Um novo espectro surge no cenário dos EUA, para que ponham as barbas de molho. Os insensíveis que se cuidem

Zohran Mamdani (Foto: Reuters/Jeenah Moon)

Uma das maiores contribuições de Marx para a compreensão dos fatos da vida moderna, acelerada como é, diz respeito à dialética. O mundo se habituara por séculos a trabalhar com a lógica predicativa aristotélica, boa, de fato, para decifrar pequenos desafios e movimentos. No capítulo da historiografia, complexo como se define, não. Aqui entram fatores intrigantes, saltos, viradas abruptas que, como observou Sartre, em A crítica da razão dialética, somente com mecanismos novos e largos, muito largos, chegamos perto de os diagnosticar. Desde então, passamos a discernir, com acuidade, o que antes se entregava à religião ou aos mistérios da natureza.  

Difícil, na verdade, era admitir que uma coisa, um quadro da realidade, um fenômeno na esfera dos costumes, ao mesmo tempo se apresentasse uno e absoluto, segundo as aparências, e, por outro lado, o seu inverso. Contradições não soavam como exequíveis do ponto de vista de uma análise ajustada de acordo com os critérios da razão. Foi preciso uma Revolução social de imensa magnitude, como a de 1789, para, acima da perplexidade geral, quebrar a espinha dos velhos hábitos e admitir que os eventos escondem premissas às vezes exóticas, outras bizarras, no caminho do seu percurso. Desta forma, alargando os limites do pensamento e o virando de cabeça para baixo, viemos a alcançar vários dos estranhos processos da política e seus desdobramentos. A eleição de Zohran Mamdoni, um muçulmano nascido fora dos Estados Unidos, na África, para Prefeito de Nova York, já se revelava, em si, inacreditável. Somava-se a isso a coloração de socialista que o candidato não escondia, ostentando-a despudoradamente. Velhos capitalistas, defensores do “cada um por si”, como Donald Trump, se escandalizaram. 

Este anunciou represálias que impedissem previamente a vitória do rapaz.

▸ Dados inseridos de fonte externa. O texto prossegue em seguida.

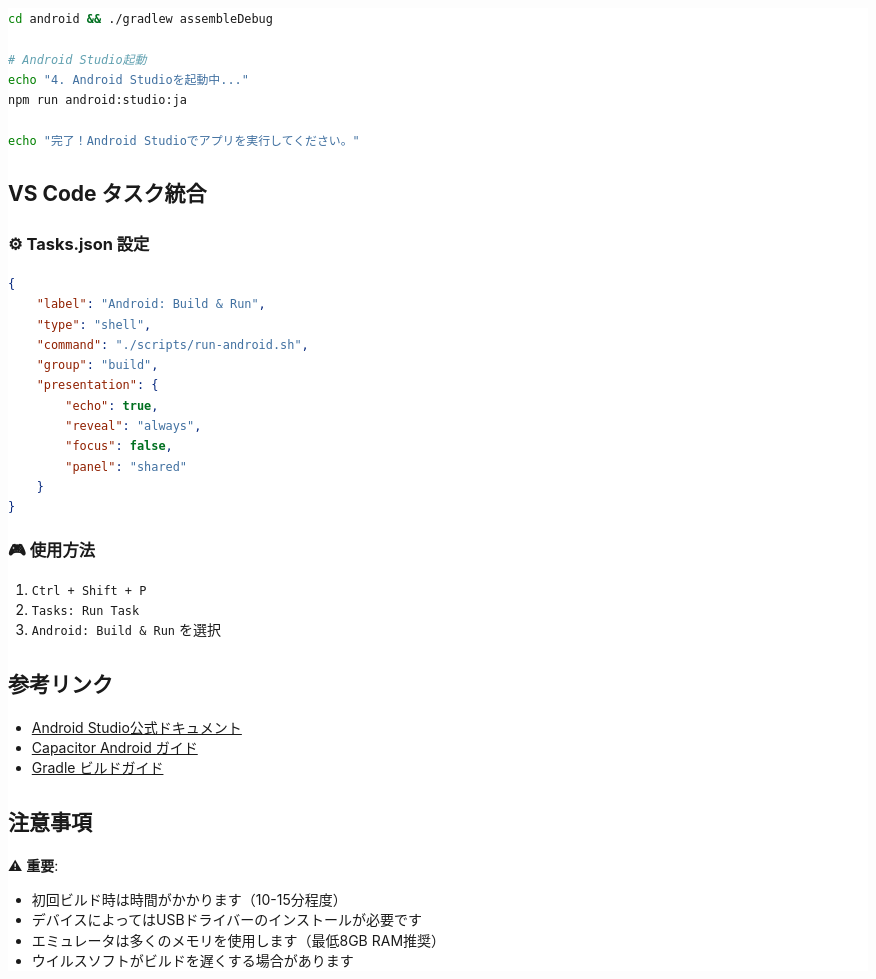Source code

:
 ```bash
cd android && ./gradlew assembleDebug

# Android Studio起動
echo "4. Android Studioを起動中..."
npm run android:studio:ja

echo "完了！Android Studioでアプリを実行してください。"
```

## VS Code タスク統合

### ⚙️ Tasks.json 設定
```json
{
    "label": "Android: Build & Run",
    "type": "shell",
    "command": "./scripts/run-android.sh",
    "group": "build",
    "presentation": {
        "echo": true,
        "reveal": "always",
        "focus": false,
        "panel": "shared"
    }
}
```

### 🎮 使用方法
1. `Ctrl + Shift + P`
2. `Tasks: Run Task`
3. `Android: Build & Run` を選択

## 参考リンク

- [Android Studio公式ドキュメント](https://developer.android.com/studio)
- [Capacitor Android ガイド](https://capacitorjs.com/docs/android)
- [Gradle ビルドガイド](https://docs.gradle.org/current/userguide/userguide.html)

## 注意事項

⚠️ **重要**:
- 初回ビルド時は時間がかかります（10-15分程度）
- デバイスによってはUSBドライバーのインストールが必要です
- エミュレータは多くのメモリを使用します（最低8GB RAM推奨）
- ウイルスソフトがビルドを遅くする場合があります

Não deu certo. Agora, consumado o resultado das urnas, o primeiro mandatário promete medidas mais duras, de ordem econômica, de maneira a atingir o “estrangeiro” e, além dele, a população novaiorquina. Alguém no país enxergara as anomalias da riqueza conjugada à pobreza, escorrendo pelas calçadas das cidades, um dia, no passado, limpas como bombril. De Trump a Mamdani, abriu-se ama contradição semelhante a crateras que inesperadamente, para contrariedade dos agrônomos, surgem nos campos tomados pela erosão.  

Sabe-se que a política constitui território escorregadio em permanente mutação. Só não se imaginava que, uma vez ocorrendo, se exibisse de forma tão abrupta. A era das revoluções, a ideologia se apressara em contestar, ganhara as páginas do passado. Não incomodaria aos presentes, invadidos pelos turbilhões da sociedade de consumo, sempre igual e a um só tempo diferente a cada dia. No entanto, um novo espectro surge no cenário dos EUA, para que ponham as barbas de molho. Os insensíveis que se cuidem. Miseráveis, apenas por existir, contestam a hegemonia do capital!

* Este é um artigo de opinião, de responsabilidade do autor, e não reflete a opinião do Brasil 247.